I started doing it after the doctor at my annual medical check mentioned I had frequency loss at 24 years old that he would associate with a 40 year old. Should probably have worn ear protection earlier... But wearing them consistently helped a lot because the measurements were mostly "normal" now 10 years later.
Back when people went completely nuts for rock music, the PAs were generally so inadequate that they were just for vocals, and monitoring wasn't really a thing. Most gigs of the era ran off each instrument generating its own stage volume, hence the Marshall stacks and such.
The Grateful Dead famously scaled this concept up to insane heights with the Wall Of Sound system, where each instrument and voice had its own speaker stacks even at stadium levels. It really worked exceptionally well, but was cumbersome and didn't last that long.
This can be done in electronic genres, as well: it just isn't, for the most part. I daresay there have been sound installations that did it.
That's not a band. That's a bunch of people playing at the same time.
One of my favourite bands to see live actually take their own sound guy on tour with them. They sound incredible.
Was text written like this before the days of SEO?
The pitch of the sound of each drum?
The softness or hardness of the drum when hit with a certain force?
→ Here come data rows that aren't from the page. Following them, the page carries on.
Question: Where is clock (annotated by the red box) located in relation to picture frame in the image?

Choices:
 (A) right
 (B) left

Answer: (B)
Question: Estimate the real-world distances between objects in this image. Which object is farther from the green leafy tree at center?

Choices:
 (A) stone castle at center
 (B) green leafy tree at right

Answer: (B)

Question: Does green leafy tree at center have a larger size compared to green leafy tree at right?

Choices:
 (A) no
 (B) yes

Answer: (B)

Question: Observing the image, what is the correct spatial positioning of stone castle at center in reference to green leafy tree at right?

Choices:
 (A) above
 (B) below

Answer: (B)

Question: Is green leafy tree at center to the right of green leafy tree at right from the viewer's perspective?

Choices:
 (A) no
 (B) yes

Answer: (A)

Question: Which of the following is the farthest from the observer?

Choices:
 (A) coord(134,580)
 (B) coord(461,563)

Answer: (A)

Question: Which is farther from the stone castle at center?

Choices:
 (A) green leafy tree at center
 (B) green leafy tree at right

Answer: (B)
The height of the surface of each drum above the floor?
What point/s is/are the article making about these characteristics?
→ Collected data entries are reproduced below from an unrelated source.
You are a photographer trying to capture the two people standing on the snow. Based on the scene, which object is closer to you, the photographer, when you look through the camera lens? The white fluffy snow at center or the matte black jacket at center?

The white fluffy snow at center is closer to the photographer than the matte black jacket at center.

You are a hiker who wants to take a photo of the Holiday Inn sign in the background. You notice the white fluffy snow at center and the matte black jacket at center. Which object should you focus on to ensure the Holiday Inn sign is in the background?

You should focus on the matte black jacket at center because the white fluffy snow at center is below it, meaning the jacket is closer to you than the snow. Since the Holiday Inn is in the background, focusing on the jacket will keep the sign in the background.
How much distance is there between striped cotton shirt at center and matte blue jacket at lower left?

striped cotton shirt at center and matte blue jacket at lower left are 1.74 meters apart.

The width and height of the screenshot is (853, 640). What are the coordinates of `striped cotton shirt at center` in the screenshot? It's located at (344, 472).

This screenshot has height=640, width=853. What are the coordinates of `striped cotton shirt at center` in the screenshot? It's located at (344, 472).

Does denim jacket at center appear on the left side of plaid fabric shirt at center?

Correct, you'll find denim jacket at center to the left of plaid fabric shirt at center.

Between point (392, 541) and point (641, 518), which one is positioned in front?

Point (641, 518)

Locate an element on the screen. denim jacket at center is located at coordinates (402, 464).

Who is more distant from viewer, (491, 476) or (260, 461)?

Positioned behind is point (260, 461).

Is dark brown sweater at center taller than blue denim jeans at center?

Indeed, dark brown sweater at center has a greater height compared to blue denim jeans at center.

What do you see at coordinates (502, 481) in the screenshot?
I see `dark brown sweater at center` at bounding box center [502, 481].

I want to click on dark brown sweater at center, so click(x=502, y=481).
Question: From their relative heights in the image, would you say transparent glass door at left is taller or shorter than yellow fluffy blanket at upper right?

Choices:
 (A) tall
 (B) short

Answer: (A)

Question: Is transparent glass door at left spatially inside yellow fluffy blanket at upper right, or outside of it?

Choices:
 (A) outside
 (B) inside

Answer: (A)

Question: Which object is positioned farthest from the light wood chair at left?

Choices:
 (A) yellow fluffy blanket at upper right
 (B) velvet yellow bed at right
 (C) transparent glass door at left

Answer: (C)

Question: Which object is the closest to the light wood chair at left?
A long decay from an instrument reaching to second next note, to be picked up by another musical instrument makes me giddy.
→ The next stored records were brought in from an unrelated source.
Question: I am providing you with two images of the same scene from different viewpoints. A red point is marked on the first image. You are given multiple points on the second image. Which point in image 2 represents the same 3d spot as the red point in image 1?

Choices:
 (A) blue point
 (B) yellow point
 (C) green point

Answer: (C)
It's possible to make the same thing in rock and metal, but genre structure doesn't allow it much.
So my principal task is to understand the physics of the depth, radius and other features of the base. This I will do both theoretically and experimentally to see how well I can model and predict. I would appreciate thoughts on the matter.
One thing cool about Rick is he has access to a lot of original multitrack recordings and can solo tracks to isolate them, even on older stuff like John Bonham/Led Zepplin like in the above video to isolate drum tracks.
A person can ascend stairs, or descend.
A drummer could play an ascending pattern on their toms, or a descending pattern.
But neither the toms or stairs have an inherent upward or downward direction.
I'm not sure that it's possible to design something that sounds like a traditional rock drum kit that doesn't cause hearing damage when a drummer is mashing. It requires a different percussion instrument.
I would love to have a 'pancake' kit with all the drums double-headed but shallow. Maybe someday I'll try to get that made. The article suggests you could simply do that: everything gets the same very shallow drum depth, like a kit composed of snares without snare wires.
I hope I don't get downvoted for this. I'd really like to know.
Edit: also I can think of one album (the first one of The Glitch Mob) that doesn’t have any cymbals (not even hi hats) if I remember well.
That said, the point he makes is a good one, and one seems obvious in retrospect!